De quoi parle t-on ?
La quasi totalité des formations dans le Primaire, se fait en dehors des heures de cours. Les enseignants du premier degré sont tenus d’assurer l’ensemble de l’année scolaire un service de 24 heures par semaine. À cela s’ajoutent 108 heures annuelles (soit 3 heures par semaine en moyenne) pour accomplir d’autres missions dont notamment la formation en présentiel ou à distance.
Cette interpellation concerne donc essentiellement l’enseignement secondaire. Les enseignants peuvent être concernés par des formations proposées par le Rectorat dans le cadre d’un Plan Annuel de Formation (PAF) ou bien encore de moments destinés à se coordonner quand ils sont conseillers pédagogiques et qu’ils accueillent des stagiaires ou des étudiants. Le ministre évoque aussi les réunions pédagogiques. Au sein des établissements ce sont les conseils de classe, les réunions de coordinations disciplinaires et autres discussions nécessaires à la vie de l’établissement, etc. A cela, il faut rajouter les convocations des professeurs pour les différents examens et concours pour lesquels ils sont membres de jurys.
Gabriel Attal met tous ces différents éléments dans le même sac alors qu’ils obéissent à des logiques différentes. Et, alors qu’il déclare toujours à la Réunion qu’il présentera un « plan global de reconnaissance du métier d’enseignant » (16/08), il laisse donc entendre dans le même mouvement que les enseignants ne travaillent pas assez et qu’ils n’ont pas besoin de formation...
Ne pas tout confondre
En premier lieu, le chiffre donné en pâture à la presse de plusieurs « millions d’heures » peut et doit être questionné et relativisé. Certes, on estime à un tiers des heures d'absence qui le sont pour cause "institutionnelle" (formation, concours etc) mais cela ne doit pas faire oublier que les autres absences le sont parce qu’il n’y a pas de remplaçants (15,4 millions d’heures selon le ministère). Et on peut douter que le dispositif des remplacements de courte durée par le « Pacte » soit la solution tant la composition des emplois du temps rend complexe ce dispositif. Et d’ailleurs, c’est aussi ce qui explique que les absences dans le second degré soient moins préjudiciables aux élèves puisqu’il ne s’agit de quelques heures éparpillées dans une semaine.

* CONSIGNES
a) Pouvez-vous redonner le passage du texte sur les absences des enseignants qui commence à « Gabriel Attal met » et se termine à « besoin de formation... », en renommant « Gabriel Attal » en « Le ministre » ?
b) Pouvez-vous donner la suite du texte sur les absences des enseignants, à partir de sa dernière phrase ?

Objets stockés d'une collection
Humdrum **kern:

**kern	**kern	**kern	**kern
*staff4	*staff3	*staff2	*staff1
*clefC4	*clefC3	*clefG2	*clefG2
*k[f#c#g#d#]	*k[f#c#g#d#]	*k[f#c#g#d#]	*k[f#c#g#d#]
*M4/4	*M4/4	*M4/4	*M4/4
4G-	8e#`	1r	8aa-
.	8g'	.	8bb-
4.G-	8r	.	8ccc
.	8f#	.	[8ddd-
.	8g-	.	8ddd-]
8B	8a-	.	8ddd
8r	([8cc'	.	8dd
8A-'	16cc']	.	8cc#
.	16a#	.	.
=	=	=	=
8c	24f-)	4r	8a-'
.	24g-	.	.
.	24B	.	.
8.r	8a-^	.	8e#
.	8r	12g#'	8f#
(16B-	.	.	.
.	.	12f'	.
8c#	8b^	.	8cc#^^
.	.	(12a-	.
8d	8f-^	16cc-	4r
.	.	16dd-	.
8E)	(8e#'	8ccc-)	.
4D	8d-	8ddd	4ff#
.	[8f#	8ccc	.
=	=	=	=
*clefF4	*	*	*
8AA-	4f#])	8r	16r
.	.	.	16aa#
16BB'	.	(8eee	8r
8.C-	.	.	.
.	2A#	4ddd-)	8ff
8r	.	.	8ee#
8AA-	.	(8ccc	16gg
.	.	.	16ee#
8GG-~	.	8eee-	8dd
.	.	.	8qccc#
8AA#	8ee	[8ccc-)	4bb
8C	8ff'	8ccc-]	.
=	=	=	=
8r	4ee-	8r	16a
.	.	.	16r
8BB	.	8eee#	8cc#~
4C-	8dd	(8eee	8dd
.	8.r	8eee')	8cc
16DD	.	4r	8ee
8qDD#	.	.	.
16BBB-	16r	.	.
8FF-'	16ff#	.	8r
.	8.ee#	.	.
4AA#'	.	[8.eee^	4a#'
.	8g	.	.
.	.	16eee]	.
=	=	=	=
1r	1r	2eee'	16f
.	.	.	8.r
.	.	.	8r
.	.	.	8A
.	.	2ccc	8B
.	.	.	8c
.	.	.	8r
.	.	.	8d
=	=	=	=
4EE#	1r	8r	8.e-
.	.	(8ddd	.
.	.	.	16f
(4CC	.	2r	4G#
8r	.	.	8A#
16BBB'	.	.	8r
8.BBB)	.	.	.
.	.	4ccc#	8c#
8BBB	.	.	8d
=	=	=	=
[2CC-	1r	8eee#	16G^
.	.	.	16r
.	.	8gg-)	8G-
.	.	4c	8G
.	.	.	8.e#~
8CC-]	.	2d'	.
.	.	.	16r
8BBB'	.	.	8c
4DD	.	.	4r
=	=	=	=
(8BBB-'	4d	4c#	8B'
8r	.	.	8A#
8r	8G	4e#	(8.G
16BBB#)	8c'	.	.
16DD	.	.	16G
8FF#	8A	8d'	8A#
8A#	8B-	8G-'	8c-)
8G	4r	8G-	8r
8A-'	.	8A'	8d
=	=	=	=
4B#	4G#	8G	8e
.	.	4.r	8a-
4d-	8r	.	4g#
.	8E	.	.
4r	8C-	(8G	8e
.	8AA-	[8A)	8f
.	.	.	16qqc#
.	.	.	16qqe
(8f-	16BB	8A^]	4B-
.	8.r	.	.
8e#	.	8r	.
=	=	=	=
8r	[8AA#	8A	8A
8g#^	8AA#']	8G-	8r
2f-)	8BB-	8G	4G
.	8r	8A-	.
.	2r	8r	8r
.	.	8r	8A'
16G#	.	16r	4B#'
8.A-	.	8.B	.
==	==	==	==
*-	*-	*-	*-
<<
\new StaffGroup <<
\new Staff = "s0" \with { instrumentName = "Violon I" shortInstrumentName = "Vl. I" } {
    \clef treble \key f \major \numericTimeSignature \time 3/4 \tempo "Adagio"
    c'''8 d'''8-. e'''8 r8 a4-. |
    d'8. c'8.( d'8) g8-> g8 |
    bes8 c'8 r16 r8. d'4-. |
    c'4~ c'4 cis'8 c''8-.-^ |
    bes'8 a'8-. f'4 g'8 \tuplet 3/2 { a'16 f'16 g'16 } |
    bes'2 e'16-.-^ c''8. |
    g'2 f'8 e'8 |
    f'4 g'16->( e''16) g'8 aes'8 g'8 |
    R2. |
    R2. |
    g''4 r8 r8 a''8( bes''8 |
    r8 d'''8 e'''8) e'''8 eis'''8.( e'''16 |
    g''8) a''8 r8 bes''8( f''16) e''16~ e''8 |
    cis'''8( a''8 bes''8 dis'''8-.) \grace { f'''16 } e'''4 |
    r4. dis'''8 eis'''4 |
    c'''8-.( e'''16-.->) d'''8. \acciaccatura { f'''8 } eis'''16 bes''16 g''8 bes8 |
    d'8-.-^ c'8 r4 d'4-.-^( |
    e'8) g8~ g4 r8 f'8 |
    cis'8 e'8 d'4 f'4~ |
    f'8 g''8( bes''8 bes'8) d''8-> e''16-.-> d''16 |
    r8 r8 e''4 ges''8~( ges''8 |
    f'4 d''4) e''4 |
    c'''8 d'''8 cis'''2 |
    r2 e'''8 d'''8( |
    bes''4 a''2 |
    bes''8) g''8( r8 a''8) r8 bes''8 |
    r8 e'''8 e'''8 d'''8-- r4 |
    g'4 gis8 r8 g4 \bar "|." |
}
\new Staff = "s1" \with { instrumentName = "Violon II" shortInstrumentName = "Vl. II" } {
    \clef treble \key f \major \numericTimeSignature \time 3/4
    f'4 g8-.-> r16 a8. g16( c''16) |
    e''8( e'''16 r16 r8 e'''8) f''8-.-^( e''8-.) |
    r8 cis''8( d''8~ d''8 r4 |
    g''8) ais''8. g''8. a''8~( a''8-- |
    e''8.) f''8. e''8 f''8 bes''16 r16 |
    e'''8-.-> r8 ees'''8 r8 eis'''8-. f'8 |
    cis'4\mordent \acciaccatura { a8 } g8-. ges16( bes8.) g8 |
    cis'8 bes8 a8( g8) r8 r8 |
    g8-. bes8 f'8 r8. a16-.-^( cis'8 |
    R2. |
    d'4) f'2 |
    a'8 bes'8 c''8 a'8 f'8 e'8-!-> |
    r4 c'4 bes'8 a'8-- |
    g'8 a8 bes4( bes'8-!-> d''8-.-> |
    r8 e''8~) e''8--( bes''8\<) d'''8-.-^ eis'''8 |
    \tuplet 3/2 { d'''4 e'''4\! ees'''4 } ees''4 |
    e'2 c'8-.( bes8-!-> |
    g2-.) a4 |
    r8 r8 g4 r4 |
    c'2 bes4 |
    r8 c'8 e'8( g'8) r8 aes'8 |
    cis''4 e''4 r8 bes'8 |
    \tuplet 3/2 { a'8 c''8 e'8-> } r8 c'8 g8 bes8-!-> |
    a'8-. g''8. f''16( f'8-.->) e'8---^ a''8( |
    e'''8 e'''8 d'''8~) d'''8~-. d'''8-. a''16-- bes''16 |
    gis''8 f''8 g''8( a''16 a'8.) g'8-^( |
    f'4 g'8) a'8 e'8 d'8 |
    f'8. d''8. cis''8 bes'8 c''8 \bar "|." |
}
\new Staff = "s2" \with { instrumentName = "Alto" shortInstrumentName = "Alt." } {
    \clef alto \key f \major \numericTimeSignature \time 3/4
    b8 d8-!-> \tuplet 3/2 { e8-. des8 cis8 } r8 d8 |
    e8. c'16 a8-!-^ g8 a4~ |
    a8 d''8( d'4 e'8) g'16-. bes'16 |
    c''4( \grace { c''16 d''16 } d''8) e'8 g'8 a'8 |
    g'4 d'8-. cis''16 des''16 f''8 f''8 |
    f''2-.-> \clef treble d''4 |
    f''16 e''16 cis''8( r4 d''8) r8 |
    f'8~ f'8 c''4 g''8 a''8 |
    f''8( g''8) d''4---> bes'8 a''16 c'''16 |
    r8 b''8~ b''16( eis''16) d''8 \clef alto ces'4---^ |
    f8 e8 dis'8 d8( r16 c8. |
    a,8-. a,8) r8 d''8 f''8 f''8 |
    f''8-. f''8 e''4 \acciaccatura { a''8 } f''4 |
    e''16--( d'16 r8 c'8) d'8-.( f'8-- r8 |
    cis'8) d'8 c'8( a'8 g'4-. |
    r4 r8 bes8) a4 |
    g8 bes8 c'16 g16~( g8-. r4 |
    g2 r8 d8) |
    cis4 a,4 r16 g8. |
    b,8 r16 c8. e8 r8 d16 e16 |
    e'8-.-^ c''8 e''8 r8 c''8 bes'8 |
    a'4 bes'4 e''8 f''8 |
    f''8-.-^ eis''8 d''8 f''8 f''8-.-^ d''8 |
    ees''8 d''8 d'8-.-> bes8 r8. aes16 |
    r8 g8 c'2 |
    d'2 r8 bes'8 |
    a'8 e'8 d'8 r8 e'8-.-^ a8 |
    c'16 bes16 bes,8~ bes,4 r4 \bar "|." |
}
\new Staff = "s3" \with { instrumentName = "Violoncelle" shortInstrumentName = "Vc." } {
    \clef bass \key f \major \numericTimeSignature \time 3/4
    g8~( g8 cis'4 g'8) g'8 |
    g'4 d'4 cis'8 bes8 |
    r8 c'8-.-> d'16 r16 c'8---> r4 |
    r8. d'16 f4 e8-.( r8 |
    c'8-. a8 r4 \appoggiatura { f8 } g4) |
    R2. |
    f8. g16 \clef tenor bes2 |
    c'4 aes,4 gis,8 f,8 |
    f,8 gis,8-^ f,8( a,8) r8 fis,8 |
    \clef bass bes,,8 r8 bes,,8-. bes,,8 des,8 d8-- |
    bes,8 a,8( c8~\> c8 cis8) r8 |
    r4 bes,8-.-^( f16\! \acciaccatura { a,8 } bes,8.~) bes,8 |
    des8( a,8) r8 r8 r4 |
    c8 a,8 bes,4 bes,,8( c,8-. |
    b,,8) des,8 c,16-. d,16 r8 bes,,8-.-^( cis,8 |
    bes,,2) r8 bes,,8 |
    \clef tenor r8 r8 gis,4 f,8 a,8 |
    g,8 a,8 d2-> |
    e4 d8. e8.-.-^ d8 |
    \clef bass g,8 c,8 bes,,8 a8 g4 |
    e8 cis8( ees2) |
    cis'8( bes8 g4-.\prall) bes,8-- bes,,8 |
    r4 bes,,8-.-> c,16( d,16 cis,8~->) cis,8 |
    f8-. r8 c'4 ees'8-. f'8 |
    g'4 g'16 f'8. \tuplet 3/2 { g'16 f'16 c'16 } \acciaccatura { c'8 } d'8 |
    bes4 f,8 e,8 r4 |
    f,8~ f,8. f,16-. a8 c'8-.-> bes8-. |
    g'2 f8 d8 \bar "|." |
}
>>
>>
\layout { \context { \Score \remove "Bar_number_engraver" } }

* RÉPONSES
a)
Le ministre met tous ces différents éléments dans le même sac alors qu’ils obéissent à des logiques différentes. Et, alors qu’il déclare toujours à la Réunion qu’il présentera un « plan global de reconnaissance du métier d’enseignant » (16/08), il laisse donc entendre dans le même mouvement que les enseignants ne travaillent pas assez et qu’ils n’ont pas besoin de formation...

b)
Pour revenir sur les différentes causes d’ « absences », il faut rappeler que les réunions pédagogiques, conseils de classe ou d’administration, commissions diverses, etc., se déroulent déjà hors du temps de présence devant les élèves.
Les absences pour cause d’examens et de jurys se concentrent surtout sur la fin de l’année et rendent la reconquête du mois de juin difficile. Au passage, on soulignera que les épreuves anticipées du bac placées en mars n’ont pas arrangé les choses.
Les convocations pour formation étaient à l’origine de 1,5 million d’heures non remplacées en 2020-2021, selon le ministère, soit moins de 10 % des 15,4 millions qui n’étaient pas assurées Le temps moyen de formation dans le second degré ne s’élève cependant qu’à 1,6 jour par an par enseignant. L’OCDE dans ses différentes analyses du système éducatif pointait d’ailleurs le faible volume de la formation des enseignants alors que c’est une des clés de l’évolution de l’École.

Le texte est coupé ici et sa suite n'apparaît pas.